-- SUPPLIED MATERIAL start --

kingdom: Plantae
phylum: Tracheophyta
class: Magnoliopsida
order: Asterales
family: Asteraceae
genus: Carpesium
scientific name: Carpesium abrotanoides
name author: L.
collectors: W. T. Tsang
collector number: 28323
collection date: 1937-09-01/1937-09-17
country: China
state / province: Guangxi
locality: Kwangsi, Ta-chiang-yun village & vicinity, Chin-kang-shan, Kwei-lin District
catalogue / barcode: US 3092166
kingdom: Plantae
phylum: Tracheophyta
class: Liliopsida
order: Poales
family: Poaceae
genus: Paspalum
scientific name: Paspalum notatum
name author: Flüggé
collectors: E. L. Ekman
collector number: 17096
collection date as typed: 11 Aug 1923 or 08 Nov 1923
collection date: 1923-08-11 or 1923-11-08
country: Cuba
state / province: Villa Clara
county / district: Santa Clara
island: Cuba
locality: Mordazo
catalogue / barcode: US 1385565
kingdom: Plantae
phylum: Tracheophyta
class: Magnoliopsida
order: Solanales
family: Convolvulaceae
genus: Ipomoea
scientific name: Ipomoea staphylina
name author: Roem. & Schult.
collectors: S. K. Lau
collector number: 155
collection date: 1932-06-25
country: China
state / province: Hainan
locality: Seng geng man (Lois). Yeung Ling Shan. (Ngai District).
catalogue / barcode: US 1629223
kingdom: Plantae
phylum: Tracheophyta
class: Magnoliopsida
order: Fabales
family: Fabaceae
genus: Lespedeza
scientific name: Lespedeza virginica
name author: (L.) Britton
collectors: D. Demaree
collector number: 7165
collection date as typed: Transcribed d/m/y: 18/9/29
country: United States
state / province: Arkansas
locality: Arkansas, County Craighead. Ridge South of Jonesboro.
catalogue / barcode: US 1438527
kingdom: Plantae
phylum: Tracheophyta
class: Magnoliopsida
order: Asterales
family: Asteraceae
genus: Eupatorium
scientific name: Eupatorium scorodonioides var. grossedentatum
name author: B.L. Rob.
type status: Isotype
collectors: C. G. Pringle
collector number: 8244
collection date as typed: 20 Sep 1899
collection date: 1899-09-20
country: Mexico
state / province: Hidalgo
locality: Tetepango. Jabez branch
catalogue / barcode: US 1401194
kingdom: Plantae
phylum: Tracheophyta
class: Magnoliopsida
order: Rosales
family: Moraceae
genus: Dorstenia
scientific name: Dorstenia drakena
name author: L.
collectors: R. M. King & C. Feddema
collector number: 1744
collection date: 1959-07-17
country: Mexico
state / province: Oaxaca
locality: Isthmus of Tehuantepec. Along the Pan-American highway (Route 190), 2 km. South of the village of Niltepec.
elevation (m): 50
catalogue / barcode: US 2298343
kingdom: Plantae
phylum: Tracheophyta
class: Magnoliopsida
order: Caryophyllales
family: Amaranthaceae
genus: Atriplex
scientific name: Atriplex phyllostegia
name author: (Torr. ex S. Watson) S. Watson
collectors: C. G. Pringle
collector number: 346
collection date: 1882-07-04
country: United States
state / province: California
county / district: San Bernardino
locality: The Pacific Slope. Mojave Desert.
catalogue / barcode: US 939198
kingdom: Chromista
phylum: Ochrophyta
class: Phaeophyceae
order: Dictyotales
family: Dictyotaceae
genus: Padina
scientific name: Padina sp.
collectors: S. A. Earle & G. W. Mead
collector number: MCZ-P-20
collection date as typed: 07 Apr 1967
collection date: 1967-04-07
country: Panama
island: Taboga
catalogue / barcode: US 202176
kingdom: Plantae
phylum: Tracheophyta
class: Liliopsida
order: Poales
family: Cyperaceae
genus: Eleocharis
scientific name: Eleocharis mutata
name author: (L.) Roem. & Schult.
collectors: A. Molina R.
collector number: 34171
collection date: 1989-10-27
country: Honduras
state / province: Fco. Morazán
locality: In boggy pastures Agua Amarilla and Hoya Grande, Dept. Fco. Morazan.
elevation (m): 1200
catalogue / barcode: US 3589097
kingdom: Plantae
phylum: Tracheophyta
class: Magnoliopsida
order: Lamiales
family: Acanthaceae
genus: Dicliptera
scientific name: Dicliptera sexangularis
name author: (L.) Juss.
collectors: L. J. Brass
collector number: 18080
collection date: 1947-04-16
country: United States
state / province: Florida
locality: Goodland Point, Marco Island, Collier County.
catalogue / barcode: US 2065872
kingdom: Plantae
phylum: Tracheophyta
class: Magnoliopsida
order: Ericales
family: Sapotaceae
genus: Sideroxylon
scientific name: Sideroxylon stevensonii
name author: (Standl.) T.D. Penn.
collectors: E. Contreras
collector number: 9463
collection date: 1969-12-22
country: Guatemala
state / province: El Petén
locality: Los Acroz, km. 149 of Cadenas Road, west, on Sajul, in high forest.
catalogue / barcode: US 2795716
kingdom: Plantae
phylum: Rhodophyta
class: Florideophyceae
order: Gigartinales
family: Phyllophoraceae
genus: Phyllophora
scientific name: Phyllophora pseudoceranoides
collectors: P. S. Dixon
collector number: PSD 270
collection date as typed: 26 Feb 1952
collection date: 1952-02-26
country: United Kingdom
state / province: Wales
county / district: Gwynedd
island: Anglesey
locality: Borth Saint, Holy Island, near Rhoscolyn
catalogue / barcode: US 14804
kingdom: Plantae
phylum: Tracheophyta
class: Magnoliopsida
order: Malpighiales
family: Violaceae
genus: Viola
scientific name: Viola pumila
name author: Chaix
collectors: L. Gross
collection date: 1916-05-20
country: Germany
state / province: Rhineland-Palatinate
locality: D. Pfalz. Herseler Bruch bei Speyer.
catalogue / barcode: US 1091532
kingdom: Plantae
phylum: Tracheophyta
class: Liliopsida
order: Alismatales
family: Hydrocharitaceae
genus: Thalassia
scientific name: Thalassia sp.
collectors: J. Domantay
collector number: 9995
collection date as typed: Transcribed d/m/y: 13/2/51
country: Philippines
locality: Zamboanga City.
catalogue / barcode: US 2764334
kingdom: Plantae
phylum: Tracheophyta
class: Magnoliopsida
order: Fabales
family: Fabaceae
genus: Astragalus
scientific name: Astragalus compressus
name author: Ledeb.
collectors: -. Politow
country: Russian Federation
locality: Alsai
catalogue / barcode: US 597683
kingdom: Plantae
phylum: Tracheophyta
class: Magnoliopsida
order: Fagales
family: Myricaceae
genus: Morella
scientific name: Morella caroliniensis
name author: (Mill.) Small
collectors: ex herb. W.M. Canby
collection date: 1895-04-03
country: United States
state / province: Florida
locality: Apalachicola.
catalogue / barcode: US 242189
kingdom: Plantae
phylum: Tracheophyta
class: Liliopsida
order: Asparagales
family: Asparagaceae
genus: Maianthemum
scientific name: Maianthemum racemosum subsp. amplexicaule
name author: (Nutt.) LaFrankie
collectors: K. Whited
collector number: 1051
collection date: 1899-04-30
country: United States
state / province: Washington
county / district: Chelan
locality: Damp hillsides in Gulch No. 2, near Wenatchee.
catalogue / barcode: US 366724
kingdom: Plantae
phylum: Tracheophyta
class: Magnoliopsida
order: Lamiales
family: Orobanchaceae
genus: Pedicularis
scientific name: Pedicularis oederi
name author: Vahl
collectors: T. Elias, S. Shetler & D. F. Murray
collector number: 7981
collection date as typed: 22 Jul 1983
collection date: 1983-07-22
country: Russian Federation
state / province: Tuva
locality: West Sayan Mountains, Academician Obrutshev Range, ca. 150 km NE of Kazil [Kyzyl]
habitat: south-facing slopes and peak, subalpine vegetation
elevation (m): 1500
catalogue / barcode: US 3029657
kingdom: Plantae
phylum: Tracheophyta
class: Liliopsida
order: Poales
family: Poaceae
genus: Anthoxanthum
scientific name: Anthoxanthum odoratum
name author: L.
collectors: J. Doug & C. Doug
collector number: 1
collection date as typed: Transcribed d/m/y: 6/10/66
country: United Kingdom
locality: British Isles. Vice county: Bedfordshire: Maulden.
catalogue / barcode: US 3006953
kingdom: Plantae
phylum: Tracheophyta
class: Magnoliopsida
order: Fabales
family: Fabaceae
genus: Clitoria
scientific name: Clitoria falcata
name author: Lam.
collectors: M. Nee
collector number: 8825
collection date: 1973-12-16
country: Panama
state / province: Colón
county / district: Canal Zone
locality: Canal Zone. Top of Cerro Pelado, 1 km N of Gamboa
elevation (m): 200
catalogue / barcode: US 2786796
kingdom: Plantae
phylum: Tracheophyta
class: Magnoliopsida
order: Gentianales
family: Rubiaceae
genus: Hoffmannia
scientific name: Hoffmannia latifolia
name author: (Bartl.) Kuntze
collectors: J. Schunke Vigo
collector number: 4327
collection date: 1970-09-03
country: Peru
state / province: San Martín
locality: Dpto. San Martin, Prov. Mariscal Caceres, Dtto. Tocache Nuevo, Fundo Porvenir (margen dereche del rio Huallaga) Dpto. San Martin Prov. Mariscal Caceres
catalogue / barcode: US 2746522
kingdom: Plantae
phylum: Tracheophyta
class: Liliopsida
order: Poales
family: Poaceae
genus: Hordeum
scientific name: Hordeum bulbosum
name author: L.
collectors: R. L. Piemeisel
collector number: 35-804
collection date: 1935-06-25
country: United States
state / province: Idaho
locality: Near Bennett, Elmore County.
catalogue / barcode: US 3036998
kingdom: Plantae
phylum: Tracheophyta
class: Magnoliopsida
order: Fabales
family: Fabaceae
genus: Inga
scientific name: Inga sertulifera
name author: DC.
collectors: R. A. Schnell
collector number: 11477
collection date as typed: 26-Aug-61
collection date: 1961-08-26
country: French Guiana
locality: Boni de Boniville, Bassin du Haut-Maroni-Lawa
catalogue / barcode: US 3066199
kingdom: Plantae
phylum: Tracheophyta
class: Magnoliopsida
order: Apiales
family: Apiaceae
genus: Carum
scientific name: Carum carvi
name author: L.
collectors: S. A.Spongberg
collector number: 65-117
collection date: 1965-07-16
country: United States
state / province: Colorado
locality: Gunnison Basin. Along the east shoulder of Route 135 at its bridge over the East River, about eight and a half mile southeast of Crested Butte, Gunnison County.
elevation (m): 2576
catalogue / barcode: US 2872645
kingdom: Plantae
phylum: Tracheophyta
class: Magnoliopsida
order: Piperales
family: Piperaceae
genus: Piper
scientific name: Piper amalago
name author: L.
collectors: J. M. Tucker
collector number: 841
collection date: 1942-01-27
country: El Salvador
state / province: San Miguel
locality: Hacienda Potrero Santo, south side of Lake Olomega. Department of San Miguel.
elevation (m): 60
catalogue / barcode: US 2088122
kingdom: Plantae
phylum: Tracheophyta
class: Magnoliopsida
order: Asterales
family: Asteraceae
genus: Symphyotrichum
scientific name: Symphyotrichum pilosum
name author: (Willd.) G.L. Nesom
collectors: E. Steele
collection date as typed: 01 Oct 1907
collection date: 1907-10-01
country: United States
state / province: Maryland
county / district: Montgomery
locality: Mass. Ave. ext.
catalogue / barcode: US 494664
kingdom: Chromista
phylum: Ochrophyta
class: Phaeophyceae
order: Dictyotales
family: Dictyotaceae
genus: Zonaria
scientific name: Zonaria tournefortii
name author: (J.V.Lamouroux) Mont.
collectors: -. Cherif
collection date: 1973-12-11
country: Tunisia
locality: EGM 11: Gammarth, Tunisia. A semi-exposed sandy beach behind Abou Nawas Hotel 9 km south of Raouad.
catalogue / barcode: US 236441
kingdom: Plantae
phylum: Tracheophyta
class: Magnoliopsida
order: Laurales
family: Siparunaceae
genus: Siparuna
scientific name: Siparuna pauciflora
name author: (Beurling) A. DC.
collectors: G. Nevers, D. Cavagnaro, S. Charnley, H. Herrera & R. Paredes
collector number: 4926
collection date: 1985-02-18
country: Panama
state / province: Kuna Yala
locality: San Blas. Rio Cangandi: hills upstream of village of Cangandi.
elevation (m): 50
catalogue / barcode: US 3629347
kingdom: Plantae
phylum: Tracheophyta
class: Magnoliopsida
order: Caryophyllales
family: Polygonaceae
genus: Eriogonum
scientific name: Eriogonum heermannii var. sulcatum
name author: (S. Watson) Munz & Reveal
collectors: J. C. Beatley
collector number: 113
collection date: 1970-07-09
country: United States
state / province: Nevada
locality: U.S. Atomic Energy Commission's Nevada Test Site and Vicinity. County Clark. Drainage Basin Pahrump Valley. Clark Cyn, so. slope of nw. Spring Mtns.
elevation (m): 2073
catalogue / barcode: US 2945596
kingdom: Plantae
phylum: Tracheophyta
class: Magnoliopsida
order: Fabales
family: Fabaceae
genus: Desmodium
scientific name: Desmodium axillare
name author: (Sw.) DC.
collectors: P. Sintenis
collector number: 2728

-- SUPPLIED MATERIAL end --

» WORK TO DO
Copy out word for word the part of the records that runs from the very start through the line containing "state / province: Guangxi", with both of those lines included.

» SOLUTION TO THE PROBLEM
kingdom: Plantae
phylum: Tracheophyta
class: Magnoliopsida
order: Asterales
family: Asteraceae
genus: Carpesium
scientific name: Carpesium abrotanoides
name author: L.
collectors: W. T. Tsang
collector number: 28323
collection date: 1937-09-01/1937-09-17
country: China
state / province: Guangxi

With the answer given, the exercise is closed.